The result of a measure in Ket is not available soon after, allowing Libket to append multiple measurements at the same quantum execution and use them for classical control-flow on the quantum computer. With this in mind, we can split Ket runtime into classical and quantum runtime.

At the classical runtime, the classical computer executes classical operations that do not depend on not available measurement results as usual. On the other hand, quantum instruction and classical instructions with not yet available measurement results generate calls to Libket. Libket uses this call to forge a quantum code with every information needed for quantum execution.

The quantum runtime begins when the classical computer needs some result from the quantum computer. At this time, Libket sends the quantum code for quantum execution and waits for the results. Libket is agnostic of the quantum execution target and cannot communicate with it during the quantum execution. At the end of the quantum runtime, Libket writes the results from the quantum computer on the classical one.

A quantum execution has two possible types of results, 64-bits signed integer, usually from a measurement, and dump of the quantum state, with the last, only possible on simulated quantum executions.


Libket can only store the result of 64 qubits measured at once, but it allows measuring more.


Every quantum operation communicates with a process inside Libket, which handles the references to the quantum computer and the creation of the quantum code.

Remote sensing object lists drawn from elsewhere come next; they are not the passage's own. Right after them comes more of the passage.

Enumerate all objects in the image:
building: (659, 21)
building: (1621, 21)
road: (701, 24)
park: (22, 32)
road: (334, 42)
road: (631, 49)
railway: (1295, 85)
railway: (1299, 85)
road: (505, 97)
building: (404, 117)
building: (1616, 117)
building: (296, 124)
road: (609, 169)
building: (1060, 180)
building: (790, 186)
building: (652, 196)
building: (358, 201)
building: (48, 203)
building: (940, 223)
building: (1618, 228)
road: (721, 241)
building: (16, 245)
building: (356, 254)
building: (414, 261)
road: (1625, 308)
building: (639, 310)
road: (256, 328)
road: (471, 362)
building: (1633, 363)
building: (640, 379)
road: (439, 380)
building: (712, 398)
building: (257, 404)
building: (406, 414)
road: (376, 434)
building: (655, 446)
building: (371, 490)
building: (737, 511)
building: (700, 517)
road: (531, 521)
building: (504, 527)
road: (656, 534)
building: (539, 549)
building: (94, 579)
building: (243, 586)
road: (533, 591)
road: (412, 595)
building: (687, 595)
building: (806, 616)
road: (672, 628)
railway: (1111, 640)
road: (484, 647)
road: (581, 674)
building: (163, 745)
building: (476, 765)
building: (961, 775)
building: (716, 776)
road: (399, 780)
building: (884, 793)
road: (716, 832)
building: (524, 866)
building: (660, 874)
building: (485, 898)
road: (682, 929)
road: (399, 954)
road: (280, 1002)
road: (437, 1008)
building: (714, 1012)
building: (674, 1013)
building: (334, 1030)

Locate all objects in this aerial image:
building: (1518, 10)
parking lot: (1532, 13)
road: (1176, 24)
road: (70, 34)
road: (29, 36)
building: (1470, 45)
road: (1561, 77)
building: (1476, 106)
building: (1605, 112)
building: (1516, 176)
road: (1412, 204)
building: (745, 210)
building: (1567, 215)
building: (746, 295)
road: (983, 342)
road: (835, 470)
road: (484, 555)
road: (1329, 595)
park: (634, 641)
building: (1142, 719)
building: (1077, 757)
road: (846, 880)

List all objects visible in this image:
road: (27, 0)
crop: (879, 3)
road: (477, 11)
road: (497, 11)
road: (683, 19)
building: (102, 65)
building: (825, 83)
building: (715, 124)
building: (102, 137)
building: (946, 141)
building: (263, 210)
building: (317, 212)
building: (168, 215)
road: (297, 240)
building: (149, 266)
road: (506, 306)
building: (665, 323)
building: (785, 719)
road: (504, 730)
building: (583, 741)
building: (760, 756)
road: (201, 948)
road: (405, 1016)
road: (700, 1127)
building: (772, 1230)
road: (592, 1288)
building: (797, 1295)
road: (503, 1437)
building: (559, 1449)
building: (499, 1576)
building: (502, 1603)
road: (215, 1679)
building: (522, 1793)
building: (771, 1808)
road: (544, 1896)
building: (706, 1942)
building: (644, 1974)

So every quant (qubit), future, and dump variable belongs to a process. Interaction between processes is not possible.

Ket has a process stack where every quantum operation communicates with the one on top. One can stack a new process with the run statement. At the end of the run scope, Ket will pop the process. The quantum execution also pops the current process, stacking a new one.


As Ket will pop the current process after a quantum execution, any quantum operation after on variables that belongs to that process will raise an error.


Although not recommended, it is possible to bypass Ket’s process stack by calling the Libket wrapper directly.


Ket’s measure function returns a future variable that holds a reference for the measurement result in the quantum computer. The classical computer can request this information by reading the attribute .value, which triggers the quantum execution.

Writing to the attribute .value of a future, overwrite it on the quantum computer. Binary operations between future-future or future-int result in another future variable, and likewise, its value is available only after the quantum execution.

After the quantum execution, one can read the .value attribute of a future variable without activating another quantum execution, but using it on binary operations will raise an error.

Alike, the results of a dump variable are only available after the quantum execution, and reading the states or amplitudes attribute will trigger the quantum execution. Calling the show method also activates the quantum execution.

When the test expression of an if-then-else or while (or while-else) statement is a future variable, the statement semantics is passed to the quantum code to execute on the quantum computer.